- _Task prompt_
Print the data verbatim. Leave every image out.

Start of Supplied material

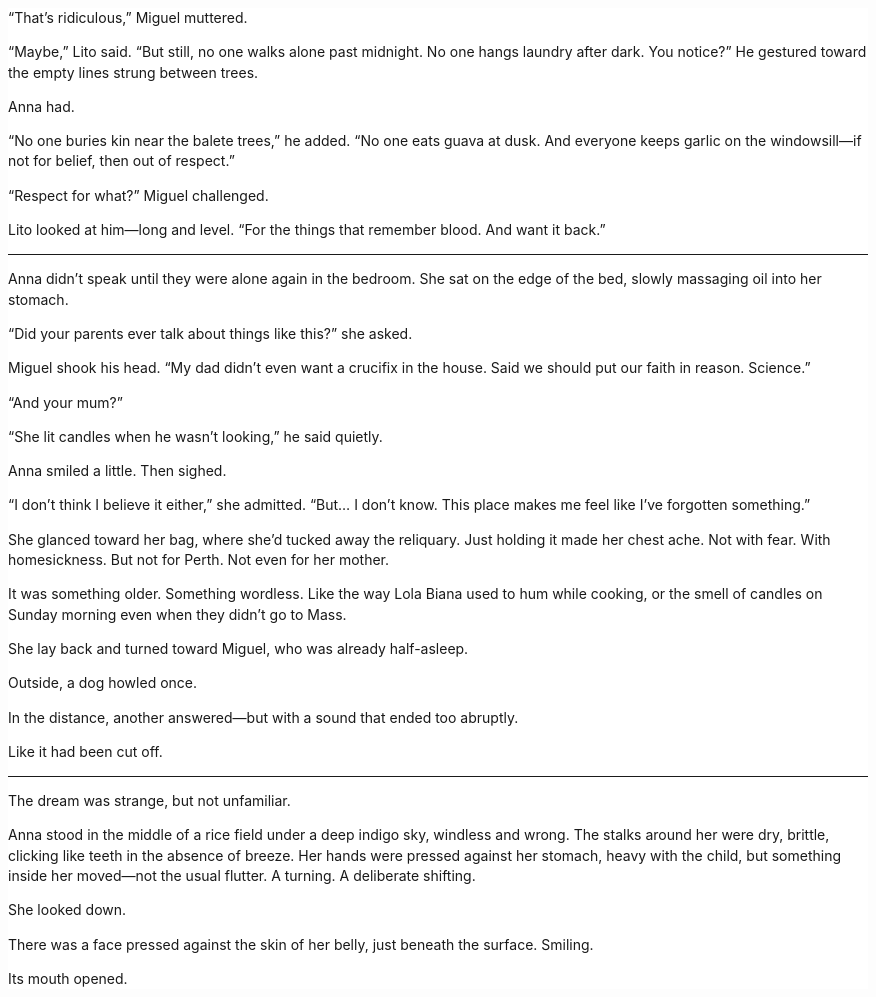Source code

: “That’s ridiculous,” Miguel muttered.

“Maybe,” Lito said. “But still, no one walks alone past midnight. No one hangs laundry after dark. You notice?” He gestured toward the empty lines strung between trees.

Anna had.

“No one buries kin near the balete trees,” he added. “No one eats guava at dusk. And everyone keeps garlic on the windowsill—if not for belief, then out of respect.”

“Respect for what?” Miguel challenged.

Lito looked at him—long and level. “For the things that remember blood. And want it back.”

---

Anna didn’t speak until they were alone again in the bedroom. She sat on the edge of the bed, slowly massaging oil into her stomach.

“Did your parents ever talk about things like this?” she asked.

Miguel shook his head. “My dad didn’t even want a crucifix in the house. Said we should put our faith in reason. Science.”

“And your mum?”

“She lit candles when he wasn’t looking,” he said quietly.

Anna smiled a little. Then sighed.

“I don’t think I believe it either,” she admitted. “But… I don’t know. This place makes me feel like I’ve forgotten something.”

She glanced toward her bag, where she’d tucked away the reliquary. Just holding it made her chest ache. Not with fear. With homesickness. But not for Perth. Not even for her mother.

It was something older. Something wordless. Like the way Lola Biana used to hum while cooking, or the smell of candles on Sunday morning even when they didn’t go to Mass.

She lay back and turned toward Miguel, who was already half-asleep.

Outside, a dog howled once.

In the distance, another answered—but with a sound that ended too abruptly.

Like it had been cut off.

---

The dream was strange, but not unfamiliar.

Anna stood in the middle of a rice field under a deep indigo sky, windless and wrong. The stalks around her were dry, brittle, clicking like teeth in the absence of breeze. Her hands were pressed against her stomach, heavy with the child, but something inside her moved—not the usual flutter. A turning. A deliberate shifting.

She looked down.

There was a face pressed against the skin of her belly, just beneath the surface. Smiling.

Its mouth opened.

End of Supplied material

- _Solution to this problem_
Source code

: “That’s ridiculous,” Miguel muttered.

“Maybe,” Lito said. “But still, no one walks alone past midnight. No one hangs laundry after dark. You notice?” He gestured toward the empty lines strung between trees.

Anna had.

“No one buries kin near the balete trees,” he added. “No one eats guava at dusk. And everyone keeps garlic on the windowsill—if not for belief, then out of respect.”

“Respect for what?” Miguel challenged.

Lito looked at him—long and level. “For the things that remember blood. And want it back.”

---

Anna didn’t speak until they were alone again in the bedroom. She sat on the edge of the bed, slowly massaging oil into her stomach.

“Did your parents ever talk about things like this?” she asked.

Miguel shook his head. “My dad didn’t even want a crucifix in the house. Said we should put our faith in reason. Science.”

“And your mum?”

“She lit candles when he wasn’t looking,” he said quietly.

Anna smiled a little. Then sighed.

“I don’t think I believe it either,” she admitted. “But… I don’t know. This place makes me feel like I’ve forgotten something.”

She glanced toward her bag, where she’d tucked away the reliquary. Just holding it made her chest ache. Not with fear. With homesickness. But not for Perth. Not even for her mother.

It was something older. Something wordless. Like the way Lola Biana used to hum while cooking, or the smell of candles on Sunday morning even when they didn’t go to Mass.

She lay back and turned toward Miguel, who was already half-asleep.

Outside, a dog howled once.

In the distance, another answered—but with a sound that ended too abruptly.

Like it had been cut off.

---

The dream was strange, but not unfamiliar.

Anna stood in the middle of a rice field under a deep indigo sky, windless and wrong. The stalks around her were dry, brittle, clicking like teeth in the absence of breeze. Her hands were pressed against her stomach, heavy with the child, but something inside her moved—not the usual flutter. A turning. A deliberate shifting.

She looked down.

There was a face pressed against the skin of her belly, just beneath the surface. Smiling.

Its mouth opened.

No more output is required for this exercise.